Exercise 1.2. Extend the previous exercise with unary predicates so that
3 is prime and x is odd parse, and then add a binary predicate so that
3 equals 3 parses.
Exercise 2. Write a concrete syntax in your favorite language,
ArithFaveLang.gf.
Exercise 3. Write a second English concrete syntax, ArithEng2.gf, that
mimics how children learn arithmetic, using “plus” and “times”. Observe the
ambiguous parses in the GF shell, then replace those words with + and *
and remedy the ambiguity with parentheses.
Solutions
Exercise 1.1
Add a new category Var, two lexical variable names VarX and VarY, and a
coercion from variables to expressions:
-- Add the following between `{}` in `Arith.gf`
cat Var ;
fun
VExp : Var -> Exp ;
VarX : Var ;
VarY : Var ;
-- Add the following between `{}` in `ArithEng1.gf`
lincat Var = Str ;
lin
VExp v = v ;
VarX = "x" ;
VarY = "y" ;
Exercise 1.2
Now add a proposition category and a few predicates:
-- Add the following between `{}` in `Arith.gf`
flags startcat = Prop ;
cat Prop ;
fun
Odd : Exp -> Prop ;
Prime : Exp -> Prop ;
Equal : Exp -> Exp -> Prop ;
-- Add the following between `{}` in `ArithEng1.gf`
lincat Prop = Str ;
lin
Odd e = e ++ "is odd" ;
Prime e = e ++ "is prime" ;
Equal e1 e2 = e1 ++ "equals" ++ e2 ;
Exercise 3
If we switch to the more colloquial operators:
lin
Add e1 e2 = e1 ++ "plus" ++ e2 ;
Mul e1 e2 = e1 ++ "times" ++ e2 ;
then the parser exposes the familiar ambiguity:
Arith> gr -tr | l -tr | p -tr | l
Add (Mul (VExp VarX) (Mul (EInt 999) (VExp VarX))) (EInt 999)

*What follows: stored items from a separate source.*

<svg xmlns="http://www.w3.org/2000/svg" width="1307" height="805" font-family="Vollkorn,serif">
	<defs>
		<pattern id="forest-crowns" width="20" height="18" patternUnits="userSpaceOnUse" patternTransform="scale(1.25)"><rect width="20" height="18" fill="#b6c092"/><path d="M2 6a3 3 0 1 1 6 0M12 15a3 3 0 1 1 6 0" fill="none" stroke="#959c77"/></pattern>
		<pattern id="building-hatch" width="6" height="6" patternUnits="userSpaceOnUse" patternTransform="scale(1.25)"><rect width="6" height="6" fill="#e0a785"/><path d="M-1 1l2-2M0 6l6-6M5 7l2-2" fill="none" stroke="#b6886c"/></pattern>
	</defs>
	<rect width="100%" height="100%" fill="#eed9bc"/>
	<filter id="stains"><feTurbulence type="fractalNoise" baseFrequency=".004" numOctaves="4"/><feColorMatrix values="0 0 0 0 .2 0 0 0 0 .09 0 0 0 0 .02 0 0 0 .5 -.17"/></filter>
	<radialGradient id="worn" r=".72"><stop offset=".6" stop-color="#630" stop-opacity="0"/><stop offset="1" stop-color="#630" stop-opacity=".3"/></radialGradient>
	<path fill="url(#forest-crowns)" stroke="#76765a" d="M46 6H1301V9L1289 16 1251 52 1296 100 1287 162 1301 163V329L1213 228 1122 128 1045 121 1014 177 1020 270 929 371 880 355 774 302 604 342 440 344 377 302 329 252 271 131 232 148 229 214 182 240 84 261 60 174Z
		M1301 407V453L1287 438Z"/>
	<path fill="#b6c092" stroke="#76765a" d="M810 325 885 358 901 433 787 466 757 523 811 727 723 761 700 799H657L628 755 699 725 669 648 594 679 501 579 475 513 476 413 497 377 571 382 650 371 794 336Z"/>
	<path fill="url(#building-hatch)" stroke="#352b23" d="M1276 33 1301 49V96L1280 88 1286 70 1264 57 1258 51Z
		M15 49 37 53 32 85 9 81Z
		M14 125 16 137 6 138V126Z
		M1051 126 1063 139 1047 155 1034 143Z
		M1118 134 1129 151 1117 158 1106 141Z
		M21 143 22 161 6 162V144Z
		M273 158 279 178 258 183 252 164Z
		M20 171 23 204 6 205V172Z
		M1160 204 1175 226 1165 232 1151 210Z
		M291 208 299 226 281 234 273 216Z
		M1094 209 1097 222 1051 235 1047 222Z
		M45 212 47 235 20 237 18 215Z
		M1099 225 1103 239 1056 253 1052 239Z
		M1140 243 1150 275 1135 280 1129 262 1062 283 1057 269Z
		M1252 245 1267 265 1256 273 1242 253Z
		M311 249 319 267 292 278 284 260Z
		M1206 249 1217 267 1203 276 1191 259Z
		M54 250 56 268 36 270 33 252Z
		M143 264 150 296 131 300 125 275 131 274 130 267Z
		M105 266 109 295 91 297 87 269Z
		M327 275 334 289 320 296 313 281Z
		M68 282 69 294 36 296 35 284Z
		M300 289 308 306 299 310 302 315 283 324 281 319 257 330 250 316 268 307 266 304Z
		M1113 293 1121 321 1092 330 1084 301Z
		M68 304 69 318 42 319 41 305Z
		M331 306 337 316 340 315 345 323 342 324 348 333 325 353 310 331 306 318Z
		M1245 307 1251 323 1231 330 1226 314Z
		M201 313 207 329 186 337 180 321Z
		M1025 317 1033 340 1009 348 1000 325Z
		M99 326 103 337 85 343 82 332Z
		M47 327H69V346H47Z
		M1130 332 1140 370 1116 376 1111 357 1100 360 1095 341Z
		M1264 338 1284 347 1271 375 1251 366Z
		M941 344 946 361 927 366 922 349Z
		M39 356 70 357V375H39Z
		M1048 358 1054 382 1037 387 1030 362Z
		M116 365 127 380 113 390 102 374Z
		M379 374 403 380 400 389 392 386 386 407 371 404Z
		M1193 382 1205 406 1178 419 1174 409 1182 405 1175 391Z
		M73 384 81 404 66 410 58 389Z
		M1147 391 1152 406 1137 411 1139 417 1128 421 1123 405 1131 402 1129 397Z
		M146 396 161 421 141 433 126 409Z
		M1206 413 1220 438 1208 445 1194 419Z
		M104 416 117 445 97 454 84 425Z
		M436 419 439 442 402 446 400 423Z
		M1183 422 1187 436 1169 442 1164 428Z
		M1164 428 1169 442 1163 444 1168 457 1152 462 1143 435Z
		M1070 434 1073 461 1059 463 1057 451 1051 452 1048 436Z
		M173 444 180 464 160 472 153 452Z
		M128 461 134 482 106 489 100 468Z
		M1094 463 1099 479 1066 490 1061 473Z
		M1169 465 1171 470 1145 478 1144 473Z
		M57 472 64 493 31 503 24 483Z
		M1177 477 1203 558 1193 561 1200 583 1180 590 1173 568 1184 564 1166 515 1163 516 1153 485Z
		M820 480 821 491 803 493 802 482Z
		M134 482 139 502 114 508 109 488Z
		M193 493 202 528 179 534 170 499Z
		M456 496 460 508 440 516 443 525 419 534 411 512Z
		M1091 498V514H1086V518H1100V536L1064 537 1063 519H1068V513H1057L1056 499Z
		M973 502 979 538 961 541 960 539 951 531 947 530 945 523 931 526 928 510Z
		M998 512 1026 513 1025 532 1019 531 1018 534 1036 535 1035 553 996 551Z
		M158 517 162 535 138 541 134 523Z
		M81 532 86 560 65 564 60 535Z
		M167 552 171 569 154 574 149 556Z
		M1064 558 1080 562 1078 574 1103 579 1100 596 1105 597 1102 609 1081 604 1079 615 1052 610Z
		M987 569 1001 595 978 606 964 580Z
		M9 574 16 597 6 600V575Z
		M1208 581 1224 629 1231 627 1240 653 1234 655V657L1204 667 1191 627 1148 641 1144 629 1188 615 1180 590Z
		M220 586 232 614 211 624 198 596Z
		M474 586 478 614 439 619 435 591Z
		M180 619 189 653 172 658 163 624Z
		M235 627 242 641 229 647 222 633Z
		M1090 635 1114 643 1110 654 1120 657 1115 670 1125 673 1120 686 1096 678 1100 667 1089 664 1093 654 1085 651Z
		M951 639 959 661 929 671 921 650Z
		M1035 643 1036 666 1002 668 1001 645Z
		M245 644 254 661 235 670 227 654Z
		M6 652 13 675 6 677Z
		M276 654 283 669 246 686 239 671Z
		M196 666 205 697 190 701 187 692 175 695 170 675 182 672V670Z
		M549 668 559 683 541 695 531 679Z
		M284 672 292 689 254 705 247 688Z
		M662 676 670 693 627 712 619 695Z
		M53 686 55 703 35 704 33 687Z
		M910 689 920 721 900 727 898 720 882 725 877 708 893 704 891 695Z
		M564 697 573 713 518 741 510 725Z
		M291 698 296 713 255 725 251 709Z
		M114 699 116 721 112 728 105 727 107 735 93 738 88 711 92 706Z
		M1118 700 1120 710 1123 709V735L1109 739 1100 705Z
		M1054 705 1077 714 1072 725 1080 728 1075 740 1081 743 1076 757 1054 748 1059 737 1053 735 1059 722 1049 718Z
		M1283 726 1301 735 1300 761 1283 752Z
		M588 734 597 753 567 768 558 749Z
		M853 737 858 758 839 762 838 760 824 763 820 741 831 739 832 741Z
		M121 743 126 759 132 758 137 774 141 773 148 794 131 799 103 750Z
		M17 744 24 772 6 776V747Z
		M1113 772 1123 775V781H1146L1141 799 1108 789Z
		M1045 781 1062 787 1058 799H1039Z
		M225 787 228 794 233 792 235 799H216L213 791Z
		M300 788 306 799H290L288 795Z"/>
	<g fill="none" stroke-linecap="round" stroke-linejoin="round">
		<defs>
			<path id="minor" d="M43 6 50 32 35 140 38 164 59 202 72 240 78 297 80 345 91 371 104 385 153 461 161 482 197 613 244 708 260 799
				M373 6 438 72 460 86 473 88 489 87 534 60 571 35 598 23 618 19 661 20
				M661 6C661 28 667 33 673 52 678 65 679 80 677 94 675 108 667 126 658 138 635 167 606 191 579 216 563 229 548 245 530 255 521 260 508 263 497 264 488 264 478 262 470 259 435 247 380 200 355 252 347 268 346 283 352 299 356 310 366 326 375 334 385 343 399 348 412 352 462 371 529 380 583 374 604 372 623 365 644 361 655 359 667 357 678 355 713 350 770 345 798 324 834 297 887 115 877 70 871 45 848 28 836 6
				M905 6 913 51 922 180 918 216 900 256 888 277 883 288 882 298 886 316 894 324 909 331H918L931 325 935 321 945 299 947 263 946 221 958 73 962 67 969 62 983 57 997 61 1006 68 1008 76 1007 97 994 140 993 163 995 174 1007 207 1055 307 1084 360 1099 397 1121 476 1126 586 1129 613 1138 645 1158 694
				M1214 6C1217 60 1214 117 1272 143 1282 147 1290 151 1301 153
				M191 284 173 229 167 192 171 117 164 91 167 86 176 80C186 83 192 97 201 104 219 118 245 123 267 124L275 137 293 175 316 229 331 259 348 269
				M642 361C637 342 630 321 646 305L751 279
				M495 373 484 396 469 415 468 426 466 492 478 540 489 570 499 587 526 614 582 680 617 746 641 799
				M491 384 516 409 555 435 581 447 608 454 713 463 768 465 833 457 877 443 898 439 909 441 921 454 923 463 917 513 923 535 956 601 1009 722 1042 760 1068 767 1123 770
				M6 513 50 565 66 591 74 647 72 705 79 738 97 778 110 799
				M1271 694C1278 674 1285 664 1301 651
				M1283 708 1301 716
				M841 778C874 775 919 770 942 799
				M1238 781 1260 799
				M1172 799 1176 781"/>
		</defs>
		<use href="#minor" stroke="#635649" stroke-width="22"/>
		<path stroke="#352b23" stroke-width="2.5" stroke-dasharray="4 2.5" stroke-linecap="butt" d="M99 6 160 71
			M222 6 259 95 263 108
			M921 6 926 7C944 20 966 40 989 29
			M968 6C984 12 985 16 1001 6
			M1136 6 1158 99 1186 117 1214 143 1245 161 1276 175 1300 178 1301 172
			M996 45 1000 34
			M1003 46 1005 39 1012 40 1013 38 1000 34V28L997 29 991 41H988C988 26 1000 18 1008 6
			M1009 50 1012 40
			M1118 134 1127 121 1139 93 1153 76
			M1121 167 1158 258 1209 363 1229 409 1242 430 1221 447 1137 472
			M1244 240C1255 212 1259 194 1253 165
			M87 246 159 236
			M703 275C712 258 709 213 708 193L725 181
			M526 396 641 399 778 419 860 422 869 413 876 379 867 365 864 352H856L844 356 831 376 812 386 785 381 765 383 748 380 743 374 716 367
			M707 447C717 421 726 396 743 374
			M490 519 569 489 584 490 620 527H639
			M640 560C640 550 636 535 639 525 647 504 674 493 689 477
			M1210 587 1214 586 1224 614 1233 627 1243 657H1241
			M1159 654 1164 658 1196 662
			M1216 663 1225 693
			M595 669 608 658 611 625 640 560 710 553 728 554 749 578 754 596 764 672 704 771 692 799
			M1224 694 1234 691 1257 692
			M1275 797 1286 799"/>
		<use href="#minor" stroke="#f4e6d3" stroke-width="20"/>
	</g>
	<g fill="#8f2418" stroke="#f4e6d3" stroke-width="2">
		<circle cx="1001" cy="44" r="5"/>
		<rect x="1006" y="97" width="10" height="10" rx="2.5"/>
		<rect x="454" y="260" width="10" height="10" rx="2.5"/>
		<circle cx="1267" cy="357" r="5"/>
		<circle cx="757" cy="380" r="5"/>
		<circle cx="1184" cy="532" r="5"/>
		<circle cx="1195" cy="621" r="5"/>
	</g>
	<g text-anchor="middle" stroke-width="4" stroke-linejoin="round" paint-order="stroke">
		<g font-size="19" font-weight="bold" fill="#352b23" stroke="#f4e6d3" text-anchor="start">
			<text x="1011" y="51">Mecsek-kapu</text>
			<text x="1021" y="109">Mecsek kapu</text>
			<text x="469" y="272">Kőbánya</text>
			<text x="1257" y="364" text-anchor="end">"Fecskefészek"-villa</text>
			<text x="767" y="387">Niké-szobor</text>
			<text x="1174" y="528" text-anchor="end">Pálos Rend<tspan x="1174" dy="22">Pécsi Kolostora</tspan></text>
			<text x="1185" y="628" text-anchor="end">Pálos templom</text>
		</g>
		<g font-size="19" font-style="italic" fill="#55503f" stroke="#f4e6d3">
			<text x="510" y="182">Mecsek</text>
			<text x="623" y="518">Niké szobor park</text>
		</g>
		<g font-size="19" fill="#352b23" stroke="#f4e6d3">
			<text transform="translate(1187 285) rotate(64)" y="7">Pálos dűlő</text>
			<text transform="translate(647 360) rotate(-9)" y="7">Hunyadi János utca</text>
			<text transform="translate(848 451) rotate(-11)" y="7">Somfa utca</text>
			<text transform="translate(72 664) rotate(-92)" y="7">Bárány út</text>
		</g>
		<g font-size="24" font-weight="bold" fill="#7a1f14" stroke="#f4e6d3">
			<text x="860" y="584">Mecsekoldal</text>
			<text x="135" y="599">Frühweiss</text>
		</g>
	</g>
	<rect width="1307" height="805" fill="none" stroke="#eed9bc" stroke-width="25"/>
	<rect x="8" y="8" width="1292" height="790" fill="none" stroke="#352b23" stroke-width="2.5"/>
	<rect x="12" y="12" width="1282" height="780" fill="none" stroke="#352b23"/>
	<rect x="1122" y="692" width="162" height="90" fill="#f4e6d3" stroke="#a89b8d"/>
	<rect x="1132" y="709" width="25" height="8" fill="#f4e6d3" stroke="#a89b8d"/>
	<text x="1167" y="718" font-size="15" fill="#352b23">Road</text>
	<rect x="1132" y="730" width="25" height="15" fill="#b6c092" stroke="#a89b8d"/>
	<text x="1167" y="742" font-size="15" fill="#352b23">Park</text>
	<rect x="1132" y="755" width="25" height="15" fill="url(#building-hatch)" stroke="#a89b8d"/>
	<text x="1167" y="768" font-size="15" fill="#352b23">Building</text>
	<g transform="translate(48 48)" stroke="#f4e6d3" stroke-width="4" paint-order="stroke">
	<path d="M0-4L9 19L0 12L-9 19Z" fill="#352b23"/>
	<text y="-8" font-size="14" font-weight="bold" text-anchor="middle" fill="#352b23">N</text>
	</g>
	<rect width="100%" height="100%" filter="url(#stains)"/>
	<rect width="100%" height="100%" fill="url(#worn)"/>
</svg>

x times 999 times x plus 999
Add (Mul (VExp VarX) (Mul (EInt 999) (VExp VarX))) (EInt 999)
Add (Mul (Mul (VExp VarX) (EInt 999)) (VExp VarX)) (EInt 999)
Mul (VExp VarX) (Add (Mul (EInt 999) (VExp VarX)) (EInt 999))
Mul (VExp VarX) (Mul (EInt 999) (Add (VExp VarX) (EInt 999)))
Mul (Mul (VExp VarX) (EInt 999)) (Add (VExp VarX) (EInt 999))
x times 999 times x plus 999
x times 999 times x plus 999
x times 999 times x plus 999
x times 999 times x plus 999
x times 999 times x plus 999
This is precisely the sort of thing that forces one to confront fixity, precedence, and what a “natural” linearization really means.